G. C. De Pietro reviews nineteen past life regressions during her book. First, she reviews the past lifetime, then talks about what happens in the Bardo, and then reflects on how the life is connected to her current life or other past lives. The Bardo is a really interesting conception. It is a time after one’s life and before they move onto the next life. In the Bardo, a person can talk with anyone they encountered during the lifetime. It seems to be a time of healing and reflection. Also, De Pietro explains that physical afflictions from our current life may be an imprint from a past life, especially if the current affliction can’t be explained. An example could be unexplained pelvic pain in this lifetime could be from an injury in a previous lifetime.
With so many past life regressions, it’s hard to pick a favorite. One that definitely stuck out to me is the nanny in London in the 1700's. The nanny is truly a brave and loving individual, but she meets an early end to her life. Going into the Bardo (this is the one past life where the individual does not go to the Bardo directly but is stuck in some sort of purgatory) the nanny feels unloved and undeserving of anything.

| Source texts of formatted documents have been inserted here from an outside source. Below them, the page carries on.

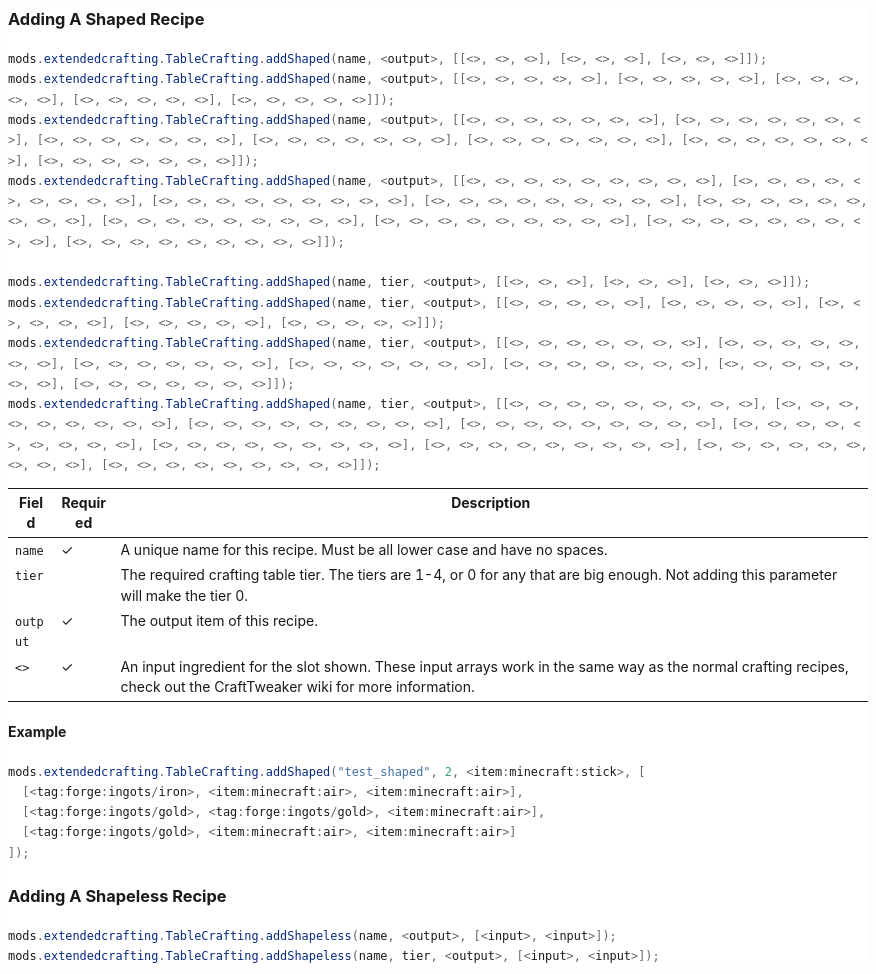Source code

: ### Adding A Shaped Recipe

```java
mods.extendedcrafting.TableCrafting.addShaped(name, <output>, [[<>, <>, <>], [<>, <>, <>], [<>, <>, <>]]);  
mods.extendedcrafting.TableCrafting.addShaped(name, <output>, [[<>, <>, <>, <>, <>], [<>, <>, <>, <>, <>], [<>, <>, <>, <>, <>], [<>, <>, <>, <>, <>], [<>, <>, <>, <>, <>]]);  
mods.extendedcrafting.TableCrafting.addShaped(name, <output>, [[<>, <>, <>, <>, <>, <>, <>], [<>, <>, <>, <>, <>, <>, <>], [<>, <>, <>, <>, <>, <>, <>], [<>, <>, <>, <>, <>, <>, <>], [<>, <>, <>, <>, <>, <>, <>], [<>, <>, <>, <>, <>, <>, <>], [<>, <>, <>, <>, <>, <>, <>]]);  
mods.extendedcrafting.TableCrafting.addShaped(name, <output>, [[<>, <>, <>, <>, <>, <>, <>, <>, <>], [<>, <>, <>, <>, <>, <>, <>, <>, <>], [<>, <>, <>, <>, <>, <>, <>, <>, <>], [<>, <>, <>, <>, <>, <>, <>, <>, <>], [<>, <>, <>, <>, <>, <>, <>, <>, <>], [<>, <>, <>, <>, <>, <>, <>, <>, <>], [<>, <>, <>, <>, <>, <>, <>, <>, <>], [<>, <>, <>, <>, <>, <>, <>, <>, <>], [<>, <>, <>, <>, <>, <>, <>, <>, <>]]);  

mods.extendedcrafting.TableCrafting.addShaped(name, tier, <output>, [[<>, <>, <>], [<>, <>, <>], [<>, <>, <>]]);  
mods.extendedcrafting.TableCrafting.addShaped(name, tier, <output>, [[<>, <>, <>, <>, <>], [<>, <>, <>, <>, <>], [<>, <>, <>, <>, <>], [<>, <>, <>, <>, <>], [<>, <>, <>, <>, <>]]);  
mods.extendedcrafting.TableCrafting.addShaped(name, tier, <output>, [[<>, <>, <>, <>, <>, <>, <>], [<>, <>, <>, <>, <>, <>, <>], [<>, <>, <>, <>, <>, <>, <>], [<>, <>, <>, <>, <>, <>, <>], [<>, <>, <>, <>, <>, <>, <>], [<>, <>, <>, <>, <>, <>, <>], [<>, <>, <>, <>, <>, <>, <>]]);  
mods.extendedcrafting.TableCrafting.addShaped(name, tier, <output>, [[<>, <>, <>, <>, <>, <>, <>, <>, <>], [<>, <>, <>, <>, <>, <>, <>, <>, <>], [<>, <>, <>, <>, <>, <>, <>, <>, <>], [<>, <>, <>, <>, <>, <>, <>, <>, <>], [<>, <>, <>, <>, <>, <>, <>, <>, <>], [<>, <>, <>, <>, <>, <>, <>, <>, <>], [<>, <>, <>, <>, <>, <>, <>, <>, <>], [<>, <>, <>, <>, <>, <>, <>, <>, <>], [<>, <>, <>, <>, <>, <>, <>, <>, <>]]);
```

| Field    | Required | Description                                                                                                                                                           |
|----------|----------|-----------------------------------------------------------------------------------------------------------------------------------------------------------------------|
| `name`   | ✓        | A unique name for this recipe. Must be all lower case and have no spaces.                                                                                             |
| `tier`   |          | The required crafting table tier. The tiers are 1-4, or 0 for any that are big enough. Not adding this parameter will make the tier 0.                                |
| `output` | ✓        | The output item of this recipe.                                                                                                                                       |
| `<>`     | ✓        | An input ingredient for the slot shown. These input arrays work in the same way as the normal crafting recipes, check out the CraftTweaker wiki for more information. |

#### Example

```java
mods.extendedcrafting.TableCrafting.addShaped("test_shaped", 2, <item:minecraft:stick>, [
  [<tag:forge:ingots/iron>, <item:minecraft:air>, <item:minecraft:air>], 
  [<tag:forge:ingots/gold>, <tag:forge:ingots/gold>, <item:minecraft:air>], 
  [<tag:forge:ingots/gold>, <item:minecraft:air>, <item:minecraft:air>]
]);
```

### Adding A Shapeless Recipe

```java
mods.extendedcrafting.TableCrafting.addShapeless(name, <output>, [<input>, <input>]); 
mods.extendedcrafting.TableCrafting.addShapeless(name, tier, <output>, [<input>, <input>]);  
```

As mentioned above, the Bardo can be a place of healing and the nanny meets with several people from her life, including the person she risked her life to save.
G. C. De Pietro is also an artist and used her talent to depict her past lives in this book. I enjoyed seeing her illustrations and especially liked the art pieces that were oil on canvas. While reading the past life regressions, I thought it was very interesting that De Pietro experienced a violent death numerous times. It made me wonder what I may have experienced in previous lives.
The only thing I didn’t like about the book is the charts she included did not appear correctly while reading the book on my Kindle app. Also, after some sentences there would be a space between the period and the next word and sometimes there wouldn’t. Other than these issues, I only found two errors. Therefore, the book seems professionally edited. After going through the past life regressions, De Pietro includes some Bible verses about the “harvest,” which is the next step after living our multiple lifetimes on a planet. My only criticism here is I think she should have used the New International Version (NIV) translation instead of the King James Version. I think NIV is just easier for the reader to understand.
I rate A Soul’s Journey 3 out of 4. I took off a point because of the dislikes mentioned above. I would recommend this book to those who are interested in past life regression and reincarnation. The book does have some violence and sexual content, making it most suitable for adults.